Back on Aug. 31, Washington Attorney General Rob McKenna aired some strong concerns about incidents of underage sex trafficking on Backpage.com, a nationwide online classifieds operation owned by Village Voice Media, LLC (and used by the VVM LLC-owned Seattle Weekly).
To press those concerns, McKenna and 45 other attorneys general then requested—"in lieu of a subpoena"—that Backpage answer a long list of questions about its business practices by Sept. 14. At Backpage's request, an extension of the deadline was granted. Then, on Friday, a response from Backpage arrived—and this afternoon McKenna's office made it public (.pdf).
The tone of Backpage's response to the AGs is respectful ("We are pledged to work cooperatively with law enforcement to protect children"), but also firm in its continued insistence that "any prosecution or threatened prosecution of Backpage.com would infringe free speech rights under the First Amendment since a governmental attempt to shut down all or part of a perfectly lawful web site would silence vast amounts of constitutionally protected free speech."
McKenna is not mollified.
“The letter says that Backpage.com is committed to combating child sex trafficking,” he said in a statement released by his office this afternoon. “But given the number of obviously illegal services advertised on Backpage.com, and the number of minors ensnared by traffickers using the site, we’re quite interested in learning how Backpage.com supports that claim. Attorneys at my office and around the country are now carefully reviewing the materials.”
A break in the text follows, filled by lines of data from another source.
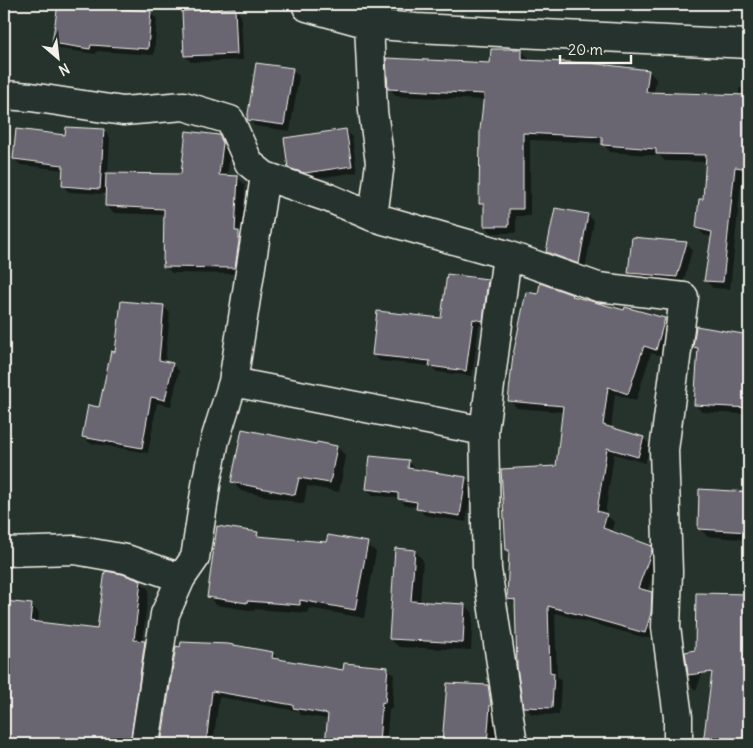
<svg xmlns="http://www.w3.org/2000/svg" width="753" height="748" font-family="Delius,sans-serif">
<rect width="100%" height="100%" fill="#26332d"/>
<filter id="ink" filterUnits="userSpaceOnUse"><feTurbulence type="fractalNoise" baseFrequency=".02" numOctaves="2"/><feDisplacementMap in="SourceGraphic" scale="10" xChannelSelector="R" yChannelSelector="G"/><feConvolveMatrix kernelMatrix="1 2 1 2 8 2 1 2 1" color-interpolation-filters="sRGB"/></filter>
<g filter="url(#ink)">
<path fill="#0007" d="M474 4H500L499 8Z
M607 4H646V9L612 8Z
M235 9 241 16 243 60 191 62 185 56Z
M105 11 150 13 157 19 154 55 97 51 96 54 60 49 53 43Z
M521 50 529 58V62L648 71 656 79 654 93 739 96V88H749V175L742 174 730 289 713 288 705 280 712 237 704 235 697 227 704 201 707 162 665 161 660 156 610 152 603 143 530 140V216H516V233H492L485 226V208L480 203 484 100 396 96 389 88 492 64Z
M292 70 299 76 290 131 255 126 248 119Z
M104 130 110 137 108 174 182 175 219 136 227 144 230 151 227 177H237L245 185 242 274 172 273 164 266 165 215 114 213 106 206 107 194 69 192 63 186 64 170 21 165 14 159 66 136Z
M346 130 352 137 357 172 312 179 296 174 290 167Z
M588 215 594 221 585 269 554 258 547 252Z
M686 243 692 250 683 283 636 279 630 273Z
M487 281 494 287 489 326 479 325 472 376 437 372 431 366 380 361 373 354 442 319Z
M539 296H572L575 298 664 319 672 327 663 356 651 353 636 401 615 394 611 428 643 438 651 446 645 463 614 454 605 514 614 522 611 533 651 547 659 554V558L647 592 651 593 659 601 658 622 653 638H646L555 613 557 677 561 681 559 715 532 714 524 706 517 607 509 598 510 553 507 549 557 467 564 412 517 408 510 400Z
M122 302 164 307 170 313 165 363 172 364 179 371 171 406 157 403 148 453 90 443 84 437 100 409 116 353Z
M746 307H749V540L707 536 699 528 743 493 745 414 702 412 695 405 699 351 694 347 746 335Z
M317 446 337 447 346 456 339 492 307 486 304 504 241 491 232 482Z
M409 462 415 468V470L466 479 472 485 466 522 424 515 418 507 405 505 399 498 373 495 367 489Z
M257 533 262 538 327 543 367 544 376 552 364 618 309 608 308 613 255 609V611L216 605 208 596Z
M415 551 423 560 420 603 465 605 473 613 471 650 399 647 390 639Z
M141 582 149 590 142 642H144L152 650 138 744H4V602L32 606 39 613 38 623 98 631Z
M698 594 749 595V699L720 697 717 640Z
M177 647 273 654 279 660 344 671 387 668 394 675 392 709H389L386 744H326L328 719 301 715 298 711 219 697 213 744H162Z
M686 653 708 657 696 691 691 685Z
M448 684 488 687 498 696 499 714 497 744H443Z
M708 719 749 725V744H705Z
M590 741 602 744H589Z"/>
<path fill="#696672" stroke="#f4f1e8" d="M58 4 104 9V8L151 11 148 49 91 45 90 49 52 43Z
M235 8 237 54 184 56 182 11Z
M491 49H522V60L590 63 649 70 646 92 749 95V169L735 167 723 282 704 281 712 232 696 228 699 199H703L706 155 656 154V149L602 145V137L523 133V209H509V226H484V204H479L480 130 484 94 388 89 386 58 490 63Z
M256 63 293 68 284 125 247 120Z
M66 127 104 129 100 189 62 186 63 165 13 159 16 129 65 135Z
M346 129 352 166 305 173 288 168 284 138Z
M186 131 219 135 223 143 219 175 238 176 235 231H239V241L235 268 163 267 164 209 105 206 106 173 181 174Z
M555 208 588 214 579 264 546 252Z
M632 237 687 242 677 277 628 273Z
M447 274 488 279 483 321 473 319 466 371 429 366 430 361 372 355 377 311 441 318Z
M540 283 573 295 572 296 624 310 625 307 665 318 656 350 644 346 628 394 608 387 603 425 644 437 638 457 607 448 597 511 607 514 603 528 652 546V550L638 588 652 592 651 613 645 633 548 606 550 672 554 673 552 708 523 707 517 667 515 600 507 599 509 550H506L501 469 556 466 563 406 508 401 513 355 526 292 538 294Z
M121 301 164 305 159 360 173 363 165 400 151 397 142 448 82 437 88 405 99 407 111 351 115 352Z
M696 326 749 335V408L694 405 698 348 693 347Z
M242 429 316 444 317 442 337 446 330 483 299 478 295 495 231 482Z
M370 456 409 460 408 468 466 477 460 516 416 509 417 502 398 499V493L366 489Z
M699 489 749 492V532L698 529Z
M217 526 258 532 257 536 326 542 328 535 368 542 355 610 300 600V605L247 601V603L207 597Z
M395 548 415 550 411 601 465 604 463 643 389 639Z
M105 571 122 574 141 581 134 640 145 641 130 744H94L69 739 68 744H4V601L32 604 30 621 97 629Z
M696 593 749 594V744H703L712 672 688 675 685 652 695 650Z
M181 642 228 644 273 652 272 658 343 670 344 663 388 667 385 703 382 702 379 744H325L328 714 293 708V705L212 691 206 744H161L176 646 180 647Z
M447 683 488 685 491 705H490L487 744H442Z"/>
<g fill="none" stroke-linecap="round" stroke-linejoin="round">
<g stroke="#f4f1e8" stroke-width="31">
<path id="minor" d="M307 4V7L369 24 416 28 749 44
M369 24 373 111 380 163 373 217
M4 95 31 97 123 111 184 106 230 120 249 163 265 176 329 198 373 217 507 255 598 287 684 297 664 450 668 572 666 627 678 717V744
M233 382 484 431 487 569 513 744
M484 431 507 255
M4 552 75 550 126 559 181 578
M145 744 165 614 181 578 195 558 207 479 215 440 233 382 265 176"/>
</g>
<use href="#minor" stroke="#26332d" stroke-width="28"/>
</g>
</g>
<rect width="753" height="748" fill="none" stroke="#26332d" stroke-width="20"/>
<rect x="10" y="10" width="733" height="728" fill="none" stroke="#f4f1e8" stroke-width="2" filter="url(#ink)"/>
<g transform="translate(58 58) rotate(152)" stroke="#26332d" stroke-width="4" paint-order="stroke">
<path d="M0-4L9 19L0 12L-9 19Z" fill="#f4f1e8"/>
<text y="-8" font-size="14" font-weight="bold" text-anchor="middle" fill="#f4f1e8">N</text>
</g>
<path d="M560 55v8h71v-8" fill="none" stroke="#f4f1e8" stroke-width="2.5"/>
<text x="568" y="55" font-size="15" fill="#f4f1e8" stroke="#26332d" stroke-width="4" paint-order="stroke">20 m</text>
</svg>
He added that the number of attroneys general involved has now grown to 51—"representing 48 states and three territories"—and he repeated his call for Backpage to unilaterally shutter its online escort ads.
"The adult services section should be shut down,” McKenna said. “Prostitution disproportionately harms kids, runaways and former victims of child sexual abuse. It’s unfortunate that businesses like Backpage.com profit from that kind of exploitation.”